Note by Dr Suraj Manjunath: This is a guest post by Debashree Bandyopadhyay, an author and teacher currently based in Amsterdam. She recounts her personal journey of dealing with her father’s advanced-stage pancreatic cancer and the life lessons she learned from that experience.
Back in 2007, the term “Cancer” was almost synonymous with death for average masses. Of course researches and treatments were ongoing during those times as well but in a middle-class non-medical household in Kolkata, “detected with Cancer” was perhaps the most dreadful phrase imaginable. My father, then aged 59, was overall a healthy person, maintaining a healthy lifestyle with the exception of being a smoker. When he initially complained of a little backache or occasional acidity, almost everyone thought it to be his age or his long sitting hours to be the culprit. But as time flew by, the pain and acid refluxes turned to be much more frequent and intolerably excruciating. Post the series of tests (I must mention his initial biopsy report came negative), he was operated on for a tumor near the pancreas and during the surgery, with the frozen biopsy reports doctors confirmed that he is suffering from Pancreatic Cancer, medically diagnosed with Stage 3 Adeno Carcinoma.
The journey began.
For most teenagers, crossing the threshold of 17 and reaching your official adulthood at 18 holds in the heart, not just a million dreams but also a plethora of emotions. I was no exception to this. Amidst my new journey of expectations and uncertainties of becoming an official adult, little did I know that life was going to unfold for me in the most horrifically unexpected way possible.
Cancer became our unwanted guest for the next 23 months. In fact, Cancer came into the house with two of his rogue friends: Despondency and Fear. With the new 3 musketeers in the home, our lives almost came to a standstill. Priorities changed. The ambience of the entire home became grim. Life was all about the uncountable visits to the doctors, innumerable tests, medicines, chemotherapy, looking for the best oncologist in town. Even daily basics like food, sleep, and family talks – everything suffered. But my father’s death on July 12th, 2009, and his tight battle with cancer gave me certain perspectives which shaped my entire life.
The lessons which I learned the hard way round:
1. Trust: An attitude of trust helps not only to de-stress us but also helps in our inner growth during challenging times. We live in an era of information. It comes to us easily. But we need to understand that our google knowledge doesn’t suffice for the experience of a doctor who has devoted his life towards the particular study. Trust in our doctors is extremely crucial for a condition like cancer that doesn’t get cured in two days. In my understanding, only when a patient, his family, and the doctor work in synchronicity, a hard battle gets easier to fight. Furthermore, trust in the universe or the higher power always helps to ease out a lot of anxiety that builds up during these times.

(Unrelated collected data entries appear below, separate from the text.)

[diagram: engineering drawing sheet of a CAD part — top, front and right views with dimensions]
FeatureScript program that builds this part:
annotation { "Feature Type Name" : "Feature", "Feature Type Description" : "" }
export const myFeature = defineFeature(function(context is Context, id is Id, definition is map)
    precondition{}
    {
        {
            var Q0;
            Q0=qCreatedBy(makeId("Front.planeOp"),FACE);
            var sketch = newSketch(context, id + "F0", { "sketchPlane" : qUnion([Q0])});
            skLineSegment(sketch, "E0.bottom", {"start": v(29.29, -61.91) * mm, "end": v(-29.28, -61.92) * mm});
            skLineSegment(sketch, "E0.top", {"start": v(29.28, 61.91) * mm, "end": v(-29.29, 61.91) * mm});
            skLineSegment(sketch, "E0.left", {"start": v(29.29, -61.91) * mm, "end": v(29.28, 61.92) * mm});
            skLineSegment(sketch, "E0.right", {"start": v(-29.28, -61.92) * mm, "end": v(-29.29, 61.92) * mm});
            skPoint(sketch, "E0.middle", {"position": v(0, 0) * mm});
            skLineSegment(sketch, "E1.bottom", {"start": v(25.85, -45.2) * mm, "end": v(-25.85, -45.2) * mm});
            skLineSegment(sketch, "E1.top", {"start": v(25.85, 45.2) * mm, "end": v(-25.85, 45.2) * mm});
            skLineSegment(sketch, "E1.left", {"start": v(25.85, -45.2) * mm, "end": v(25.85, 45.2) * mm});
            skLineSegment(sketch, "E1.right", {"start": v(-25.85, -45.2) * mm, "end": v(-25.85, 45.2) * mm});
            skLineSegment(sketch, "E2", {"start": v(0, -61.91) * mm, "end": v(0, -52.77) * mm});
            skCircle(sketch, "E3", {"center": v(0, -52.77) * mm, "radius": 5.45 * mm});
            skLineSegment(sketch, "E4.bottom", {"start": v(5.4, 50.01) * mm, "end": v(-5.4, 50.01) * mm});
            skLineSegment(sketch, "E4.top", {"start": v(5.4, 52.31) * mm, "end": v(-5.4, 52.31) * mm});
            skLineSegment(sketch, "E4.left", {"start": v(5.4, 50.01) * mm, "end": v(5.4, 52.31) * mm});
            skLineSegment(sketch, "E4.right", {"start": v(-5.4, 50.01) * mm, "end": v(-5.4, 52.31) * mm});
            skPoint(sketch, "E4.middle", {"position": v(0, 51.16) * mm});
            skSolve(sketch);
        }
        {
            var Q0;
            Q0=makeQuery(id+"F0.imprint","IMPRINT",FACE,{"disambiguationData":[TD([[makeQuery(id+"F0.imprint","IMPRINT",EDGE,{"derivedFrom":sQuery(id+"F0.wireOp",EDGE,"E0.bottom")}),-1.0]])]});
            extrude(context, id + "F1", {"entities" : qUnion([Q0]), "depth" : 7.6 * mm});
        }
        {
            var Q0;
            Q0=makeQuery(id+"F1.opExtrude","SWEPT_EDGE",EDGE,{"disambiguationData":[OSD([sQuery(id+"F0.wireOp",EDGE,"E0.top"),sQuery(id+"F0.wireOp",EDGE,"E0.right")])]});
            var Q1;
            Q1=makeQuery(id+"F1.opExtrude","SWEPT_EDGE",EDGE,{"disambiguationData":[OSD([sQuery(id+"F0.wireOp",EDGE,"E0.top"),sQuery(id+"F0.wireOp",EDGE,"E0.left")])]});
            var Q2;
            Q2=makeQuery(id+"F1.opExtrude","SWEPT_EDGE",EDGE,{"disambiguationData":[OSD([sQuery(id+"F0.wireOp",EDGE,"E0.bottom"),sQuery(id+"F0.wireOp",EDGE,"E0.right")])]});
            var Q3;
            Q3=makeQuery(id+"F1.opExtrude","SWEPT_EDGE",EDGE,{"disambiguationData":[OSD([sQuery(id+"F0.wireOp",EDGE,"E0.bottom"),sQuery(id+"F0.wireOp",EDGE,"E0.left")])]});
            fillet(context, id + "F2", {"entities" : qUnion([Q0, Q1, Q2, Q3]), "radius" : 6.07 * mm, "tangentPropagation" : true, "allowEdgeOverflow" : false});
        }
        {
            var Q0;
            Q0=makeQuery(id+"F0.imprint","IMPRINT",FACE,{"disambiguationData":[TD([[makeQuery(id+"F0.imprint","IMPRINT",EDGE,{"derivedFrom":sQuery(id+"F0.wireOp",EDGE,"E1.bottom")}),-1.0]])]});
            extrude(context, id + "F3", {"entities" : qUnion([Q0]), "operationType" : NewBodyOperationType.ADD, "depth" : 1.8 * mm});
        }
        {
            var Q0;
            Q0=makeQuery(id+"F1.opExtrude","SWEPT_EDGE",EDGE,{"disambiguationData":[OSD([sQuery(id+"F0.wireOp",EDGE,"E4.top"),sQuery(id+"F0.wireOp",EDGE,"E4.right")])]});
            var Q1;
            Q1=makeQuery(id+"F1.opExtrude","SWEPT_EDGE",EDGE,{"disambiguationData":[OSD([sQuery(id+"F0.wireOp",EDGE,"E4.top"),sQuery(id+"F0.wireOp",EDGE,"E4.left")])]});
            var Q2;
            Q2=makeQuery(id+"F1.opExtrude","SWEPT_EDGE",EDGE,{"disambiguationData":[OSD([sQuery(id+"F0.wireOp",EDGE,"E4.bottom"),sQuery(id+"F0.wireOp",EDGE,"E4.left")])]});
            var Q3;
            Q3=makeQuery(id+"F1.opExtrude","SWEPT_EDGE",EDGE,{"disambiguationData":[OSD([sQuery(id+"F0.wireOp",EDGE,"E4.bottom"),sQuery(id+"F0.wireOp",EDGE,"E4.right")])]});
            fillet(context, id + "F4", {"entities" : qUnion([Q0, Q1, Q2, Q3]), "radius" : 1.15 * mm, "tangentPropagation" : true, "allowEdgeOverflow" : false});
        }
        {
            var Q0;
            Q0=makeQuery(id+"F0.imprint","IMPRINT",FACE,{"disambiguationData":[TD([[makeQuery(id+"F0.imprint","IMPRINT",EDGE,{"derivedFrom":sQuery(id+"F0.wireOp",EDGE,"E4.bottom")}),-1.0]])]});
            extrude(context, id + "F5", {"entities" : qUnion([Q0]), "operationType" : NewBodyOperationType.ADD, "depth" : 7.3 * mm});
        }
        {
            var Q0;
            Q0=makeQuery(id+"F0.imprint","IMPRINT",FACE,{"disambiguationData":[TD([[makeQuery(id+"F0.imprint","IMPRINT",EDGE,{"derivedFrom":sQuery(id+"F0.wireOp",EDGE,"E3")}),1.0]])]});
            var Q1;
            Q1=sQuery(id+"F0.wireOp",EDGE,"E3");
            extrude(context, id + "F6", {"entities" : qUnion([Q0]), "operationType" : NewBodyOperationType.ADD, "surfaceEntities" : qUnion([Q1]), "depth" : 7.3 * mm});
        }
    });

2. Living in the moment: Whenever life throws challenges to us many of us usually start cribbing. We tend to live either reminiscing our past or anticipating our future. In the process, we miss out on the present. No matter what the situation might be, if we intend to make the best of that situation, trust me we will have no regrets. Life is the most beautiful gift that we have. Make every moment count.
3. Attitude of Gratitude: We all can complain and doubt about any situation which is not favorable to us. But how many times do we actually feel thankful for the times that have been in our favor? If we practically see on a daily basis there are at least a million little reasons for us to be grateful for, which we usually just take for granted. If we can develop an attitude of gratitude to the higher power, to everyone and everything, we will automatically notice a lot of the tension draining away especially during tough times.
4. Do not procrastinate: If there is something that needs your attention, give it. Don’t wait for tomorrow. A sorry, a thank you note, a phone call long pending, a coffee, and a little break that you were craving for long- anything it can be. Don’t leave it for tomorrow. Life is short and unpredictable. We might have to face things which we least expect to come our way. But let’s not forget that these incidents help us grow in life.
5. Expectation kills: The shortest and the easiest way to suffering is building on our expectations towards other people. Especially I often see during tough times a lot of relations fall apart due to this. But we need to understand that every being is different and they always act to the best of their capacities.
6. Health is Wealth: I cannot stress this enough. Developing a lifestyle that is healthy is extremely important. Just like healthy food and exercise have absolutely no substitutes, similarly, we need to focus on our mental health as well. A well-balanced physical, mental and spiritual life is the key to avoid Dis-ease and live at ease.
Remember that tough times show up in our lives not to crush us up, but to make us strong. And particularly fighting a disease like cancer both from the perspective of a patient or an immediate family member throws at us cues to pick and heal inside out and grow holistically beyond the disease. I wish you all a happy and healthy life!!!